EXERCISE DATA:
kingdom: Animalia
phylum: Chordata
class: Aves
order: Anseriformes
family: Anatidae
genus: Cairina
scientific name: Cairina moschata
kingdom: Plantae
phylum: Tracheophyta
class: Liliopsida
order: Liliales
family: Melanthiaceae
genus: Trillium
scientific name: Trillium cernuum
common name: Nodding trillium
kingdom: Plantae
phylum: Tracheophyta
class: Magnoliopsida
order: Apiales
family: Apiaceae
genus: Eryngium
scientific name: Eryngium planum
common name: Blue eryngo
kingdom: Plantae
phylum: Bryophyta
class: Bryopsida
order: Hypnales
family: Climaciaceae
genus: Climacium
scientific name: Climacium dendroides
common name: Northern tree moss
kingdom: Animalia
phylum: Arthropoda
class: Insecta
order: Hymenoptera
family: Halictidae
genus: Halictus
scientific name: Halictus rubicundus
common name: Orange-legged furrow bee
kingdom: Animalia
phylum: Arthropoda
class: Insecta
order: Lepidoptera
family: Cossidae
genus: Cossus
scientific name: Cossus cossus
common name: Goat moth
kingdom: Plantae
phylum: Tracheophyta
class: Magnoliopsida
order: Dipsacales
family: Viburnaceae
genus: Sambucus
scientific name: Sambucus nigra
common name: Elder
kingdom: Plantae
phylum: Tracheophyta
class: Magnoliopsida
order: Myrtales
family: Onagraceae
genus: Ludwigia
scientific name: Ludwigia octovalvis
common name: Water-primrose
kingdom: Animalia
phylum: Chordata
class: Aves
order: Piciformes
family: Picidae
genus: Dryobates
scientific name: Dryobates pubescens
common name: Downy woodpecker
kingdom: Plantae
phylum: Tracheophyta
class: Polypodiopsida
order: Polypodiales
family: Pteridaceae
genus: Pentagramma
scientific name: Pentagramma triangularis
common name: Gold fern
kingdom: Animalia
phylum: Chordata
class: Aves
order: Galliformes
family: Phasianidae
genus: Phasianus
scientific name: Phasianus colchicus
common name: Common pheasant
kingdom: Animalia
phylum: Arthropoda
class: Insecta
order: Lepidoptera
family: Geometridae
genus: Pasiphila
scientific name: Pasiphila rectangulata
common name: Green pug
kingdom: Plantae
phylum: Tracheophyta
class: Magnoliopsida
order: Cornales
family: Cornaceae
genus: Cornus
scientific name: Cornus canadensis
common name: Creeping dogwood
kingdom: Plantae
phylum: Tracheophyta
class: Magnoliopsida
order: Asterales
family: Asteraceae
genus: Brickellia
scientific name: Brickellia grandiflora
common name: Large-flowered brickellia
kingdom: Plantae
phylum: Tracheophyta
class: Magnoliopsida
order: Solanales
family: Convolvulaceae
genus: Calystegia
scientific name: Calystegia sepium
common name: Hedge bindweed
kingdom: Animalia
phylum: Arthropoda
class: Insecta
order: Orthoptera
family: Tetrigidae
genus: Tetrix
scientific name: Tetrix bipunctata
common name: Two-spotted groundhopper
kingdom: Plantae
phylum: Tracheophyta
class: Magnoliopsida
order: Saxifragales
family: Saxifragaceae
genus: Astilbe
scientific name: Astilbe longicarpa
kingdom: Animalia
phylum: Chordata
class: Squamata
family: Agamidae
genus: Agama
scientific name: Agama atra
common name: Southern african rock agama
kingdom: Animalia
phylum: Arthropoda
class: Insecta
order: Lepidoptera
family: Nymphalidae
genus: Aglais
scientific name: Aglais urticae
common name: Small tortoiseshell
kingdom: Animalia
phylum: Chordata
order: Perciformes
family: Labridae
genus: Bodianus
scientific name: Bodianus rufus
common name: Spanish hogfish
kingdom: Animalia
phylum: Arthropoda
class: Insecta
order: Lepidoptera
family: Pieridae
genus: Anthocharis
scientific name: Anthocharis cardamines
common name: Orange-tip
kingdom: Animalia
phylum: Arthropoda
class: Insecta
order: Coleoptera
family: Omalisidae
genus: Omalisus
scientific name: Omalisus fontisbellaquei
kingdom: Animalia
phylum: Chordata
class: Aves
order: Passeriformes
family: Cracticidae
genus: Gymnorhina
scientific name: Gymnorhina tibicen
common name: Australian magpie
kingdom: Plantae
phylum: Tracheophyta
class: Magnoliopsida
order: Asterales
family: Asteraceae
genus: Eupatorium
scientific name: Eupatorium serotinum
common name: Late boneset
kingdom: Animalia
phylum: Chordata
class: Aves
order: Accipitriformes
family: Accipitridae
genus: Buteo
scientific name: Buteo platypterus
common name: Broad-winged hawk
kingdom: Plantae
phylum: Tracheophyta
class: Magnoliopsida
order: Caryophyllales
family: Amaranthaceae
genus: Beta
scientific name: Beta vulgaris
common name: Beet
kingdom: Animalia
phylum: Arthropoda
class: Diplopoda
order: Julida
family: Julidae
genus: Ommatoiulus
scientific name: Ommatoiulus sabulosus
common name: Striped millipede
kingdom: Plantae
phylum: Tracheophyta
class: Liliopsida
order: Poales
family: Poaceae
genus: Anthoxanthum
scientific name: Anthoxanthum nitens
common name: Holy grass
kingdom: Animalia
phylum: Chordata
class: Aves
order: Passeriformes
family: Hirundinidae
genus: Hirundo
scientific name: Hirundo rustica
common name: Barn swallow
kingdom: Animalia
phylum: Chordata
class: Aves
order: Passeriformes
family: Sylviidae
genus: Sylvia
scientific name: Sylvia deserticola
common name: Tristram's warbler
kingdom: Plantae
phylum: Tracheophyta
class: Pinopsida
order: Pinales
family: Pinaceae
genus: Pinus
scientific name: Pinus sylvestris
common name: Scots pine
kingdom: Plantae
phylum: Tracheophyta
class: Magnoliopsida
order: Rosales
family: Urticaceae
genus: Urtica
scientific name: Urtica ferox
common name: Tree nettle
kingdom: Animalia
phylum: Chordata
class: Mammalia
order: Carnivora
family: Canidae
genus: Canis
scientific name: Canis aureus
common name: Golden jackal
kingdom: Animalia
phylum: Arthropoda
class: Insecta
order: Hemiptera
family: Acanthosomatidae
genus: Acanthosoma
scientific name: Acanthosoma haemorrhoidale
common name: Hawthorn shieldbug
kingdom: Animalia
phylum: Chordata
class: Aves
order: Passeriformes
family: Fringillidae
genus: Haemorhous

WHAT IS EXPECTED: Write out every line of the rows above word for word, in the same order.

ANSWER FOR THE TASK:
kingdom: Animalia
phylum: Chordata
class: Aves
order: Anseriformes
family: Anatidae
genus: Cairina
scientific name: Cairina moschata
kingdom: Plantae
phylum: Tracheophyta
class: Liliopsida
order: Liliales
family: Melanthiaceae
genus: Trillium
scientific name: Trillium cernuum
common name: Nodding trillium
kingdom: Plantae
phylum: Tracheophyta
class: Magnoliopsida
order: Apiales
family: Apiaceae
genus: Eryngium
scientific name: Eryngium planum
common name: Blue eryngo
kingdom: Plantae
phylum: Bryophyta
class: Bryopsida
order: Hypnales
family: Climaciaceae
genus: Climacium
scientific name: Climacium dendroides
common name: Northern tree moss
kingdom: Animalia
phylum: Arthropoda
class: Insecta
order: Hymenoptera
family: Halictidae
genus: Halictus
scientific name: Halictus rubicundus
common name: Orange-legged furrow bee
kingdom: Animalia
phylum: Arthropoda
class: Insecta
order: Lepidoptera
family: Cossidae
genus: Cossus
scientific name: Cossus cossus
common name: Goat moth
kingdom: Plantae
phylum: Tracheophyta
class: Magnoliopsida
order: Dipsacales
family: Viburnaceae
genus: Sambucus
scientific name: Sambucus nigra
common name: Elder
kingdom: Plantae
phylum: Tracheophyta
class: Magnoliopsida
order: Myrtales
family: Onagraceae
genus: Ludwigia
scientific name: Ludwigia octovalvis
common name: Water-primrose
kingdom: Animalia
phylum: Chordata
class: Aves
order: Piciformes
family: Picidae
genus: Dryobates
scientific name: Dryobates pubescens
common name: Downy woodpecker
kingdom: Plantae
phylum: Tracheophyta
class: Polypodiopsida
order: Polypodiales
family: Pteridaceae
genus: Pentagramma
scientific name: Pentagramma triangularis
common name: Gold fern
kingdom: Animalia
phylum: Chordata
class: Aves
order: Galliformes
family: Phasianidae
genus: Phasianus
scientific name: Phasianus colchicus
common name: Common pheasant
kingdom: Animalia
phylum: Arthropoda
class: Insecta
order: Lepidoptera
family: Geometridae
genus: Pasiphila
scientific name: Pasiphila rectangulata
common name: Green pug
kingdom: Plantae
phylum: Tracheophyta
class: Magnoliopsida
order: Cornales
family: Cornaceae
genus: Cornus
scientific name: Cornus canadensis
common name: Creeping dogwood
kingdom: Plantae
phylum: Tracheophyta
class: Magnoliopsida
order: Asterales
family: Asteraceae
genus: Brickellia
scientific name: Brickellia grandiflora
common name: Large-flowered brickellia
kingdom: Plantae
phylum: Tracheophyta
class: Magnoliopsida
order: Solanales
family: Convolvulaceae
genus: Calystegia
scientific name: Calystegia sepium
common name: Hedge bindweed
kingdom: Animalia
phylum: Arthropoda
class: Insecta
order: Orthoptera
family: Tetrigidae
genus: Tetrix
scientific name: Tetrix bipunctata
common name: Two-spotted groundhopper
kingdom: Plantae
phylum: Tracheophyta
class: Magnoliopsida
order: Saxifragales
family: Saxifragaceae
genus: Astilbe
scientific name: Astilbe longicarpa
kingdom: Animalia
phylum: Chordata
class: Squamata
family: Agamidae
genus: Agama
scientific name: Agama atra
common name: Southern african rock agama
kingdom: Animalia
phylum: Arthropoda
class: Insecta
order: Lepidoptera
family: Nymphalidae
genus: Aglais
scientific name: Aglais urticae
common name: Small tortoiseshell
kingdom: Animalia
phylum: Chordata
order: Perciformes
family: Labridae
genus: Bodianus
scientific name: Bodianus rufus
common name: Spanish hogfish
kingdom: Animalia
phylum: Arthropoda
class: Insecta
order: Lepidoptera
family: Pieridae
genus: Anthocharis
scientific name: Anthocharis cardamines
common name: Orange-tip
kingdom: Animalia
phylum: Arthropoda
class: Insecta
order: Coleoptera
family: Omalisidae
genus: Omalisus
scientific name: Omalisus fontisbellaquei
kingdom: Animalia
phylum: Chordata
class: Aves
order: Passeriformes
family: Cracticidae
genus: Gymnorhina
scientific name: Gymnorhina tibicen
common name: Australian magpie
kingdom: Plantae
phylum: Tracheophyta
class: Magnoliopsida
order: Asterales
family: Asteraceae
genus: Eupatorium
scientific name: Eupatorium serotinum
common name: Late boneset
kingdom: Animalia
phylum: Chordata
class: Aves
order: Accipitriformes
family: Accipitridae
genus: Buteo
scientific name: Buteo platypterus
common name: Broad-winged hawk
kingdom: Plantae
phylum: Tracheophyta
class: Magnoliopsida
order: Caryophyllales
family: Amaranthaceae
genus: Beta
scientific name: Beta vulgaris
common name: Beet
kingdom: Animalia
phylum: Arthropoda
class: Diplopoda
order: Julida
family: Julidae
genus: Ommatoiulus
scientific name: Ommatoiulus sabulosus
common name: Striped millipede
kingdom: Plantae
phylum: Tracheophyta
class: Liliopsida
order: Poales
family: Poaceae
genus: Anthoxanthum
scientific name: Anthoxanthum nitens
common name: Holy grass
kingdom: Animalia
phylum: Chordata
class: Aves
order: Passeriformes
family: Hirundinidae
genus: Hirundo
scientific name: Hirundo rustica
common name: Barn swallow
kingdom: Animalia
phylum: Chordata
class: Aves
order: Passeriformes
family: Sylviidae
genus: Sylvia
scientific name: Sylvia deserticola
common name: Tristram's warbler
kingdom: Plantae
phylum: Tracheophyta
class: Pinopsida
order: Pinales
family: Pinaceae
genus: Pinus
scientific name: Pinus sylvestris
common name: Scots pine
kingdom: Plantae
phylum: Tracheophyta
class: Magnoliopsida
order: Rosales
family: Urticaceae
genus: Urtica
scientific name: Urtica ferox
common name: Tree nettle
kingdom: Animalia
phylum: Chordata
class: Mammalia
order: Carnivora
family: Canidae
genus: Canis
scientific name: Canis aureus
common name: Golden jackal
kingdom: Animalia
phylum: Arthropoda
class: Insecta
order: Hemiptera
family: Acanthosomatidae
genus: Acanthosoma
scientific name: Acanthosoma haemorrhoidale
common name: Hawthorn shieldbug
kingdom: Animalia
phylum: Chordata
class: Aves
order: Passeriformes
family: Fringillidae
genus: Haemorhous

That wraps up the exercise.